祝福
数時間後…
「どうしたものかな…」
ぼやく。
結局、クリスマスパーティー(というより宴会)が終わった後、酔い潰れなかったのは慎吾だけだった。
異空間だっただけに、部屋は惨状としか呼べなくなっていた。
辺りには酒瓶が転がっており、つまみの袋も散乱している。そのくせ料理やケーキはすべて食べられていた。
「…とりあえず片づけるか…」
「あら、起きてたんですか?」
「温子さん!どうしてここに?」
「静かになったから様子を見に来たんです」
「そうですか。あっ、ここ、ちゃんと片付けておきますね」
「いえ、私が片付けておきますから…」
「自分たちで散らかしたんですから、片付けますよ。他人の家ですし」
「ですが…」
結局二人で片付けるということで落ち着いた。片づけが終わると、温子が口を開いた。
「ありがとうございました」
「急になんですか?」
「七海達の事です」
「NANA達の?」
「貴方がいなければ七海はここにおらず、七瀬も家に囚われたままでした。本当にありがとうございました」
感謝してもしたりないという思いを込め、頭を下げる。改めて礼を言われる事に照れ、慎吾は顔を赤くする。
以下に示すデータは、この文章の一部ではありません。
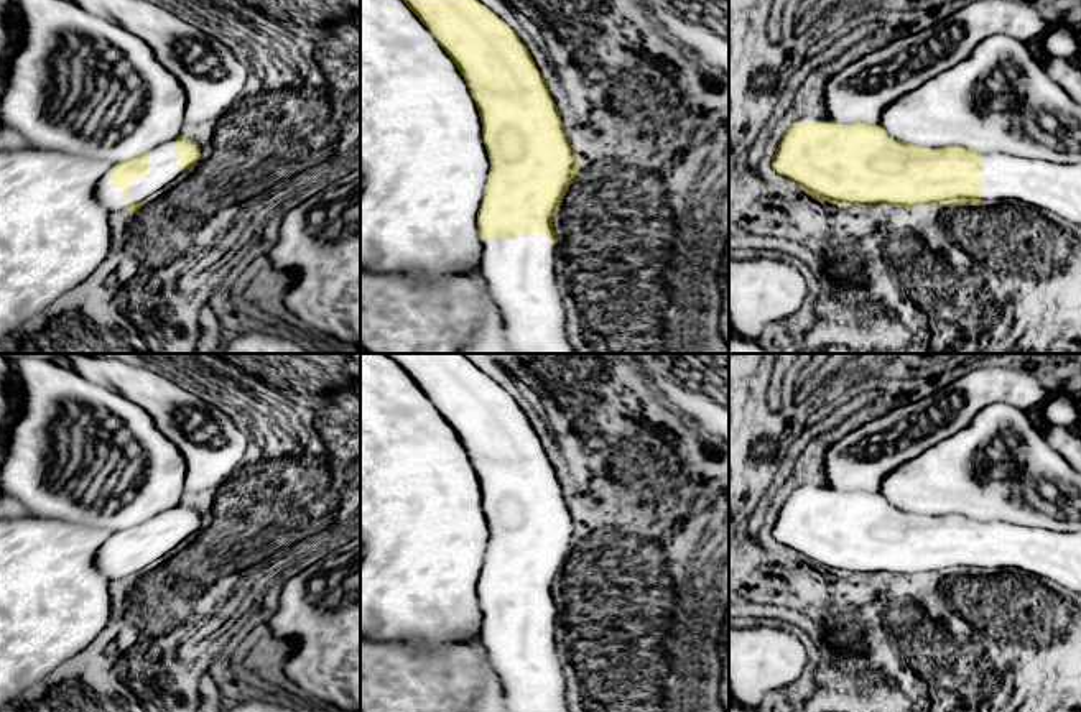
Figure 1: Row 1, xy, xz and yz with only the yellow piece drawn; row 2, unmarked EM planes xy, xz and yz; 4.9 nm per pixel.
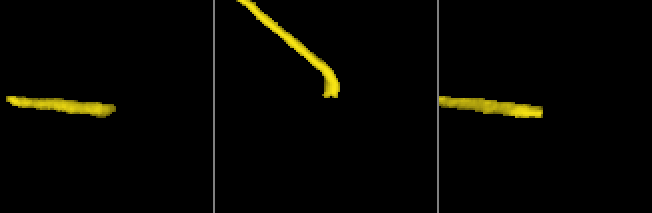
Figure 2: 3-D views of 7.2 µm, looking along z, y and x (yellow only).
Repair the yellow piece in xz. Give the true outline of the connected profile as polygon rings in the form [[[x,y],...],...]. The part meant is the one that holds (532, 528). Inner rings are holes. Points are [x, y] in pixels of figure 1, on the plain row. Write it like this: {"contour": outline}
{"contour": [[[387,354],[429,398],[452,428],[477,474],[490,528],[477,580],[477,631],[487,663],[503,686],[507,712],[569,712],[564,700],[564,658],[558,645],[553,584],[574,551],[581,529],[561,482],[518,401],[461,354]]]}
「私に言う資格はありませんが、これからも二人のこと、頼めますか?」
「もちろんです」
力強く頷く。その姿に思わず温子の目から涙が零れる。
「本当に、七海達はいい人と出会えて…」
溢れ続ける涙を拭い、温子が呟く。
「…んっ…ずっと…一緒に…」
古き家の言い伝えは呪いとなって無垢な双子に襲い掛かる。少女に死を、少年に鎖を。
そんな二人を救ったのはただの少年。何の変哲もない、平凡な少年。
願わくは、この少年少女達に、幸あれ。
疲れた…。
クリスマスなので懲りずに作風変えてみる。今回は自分でもなかなかと思えた。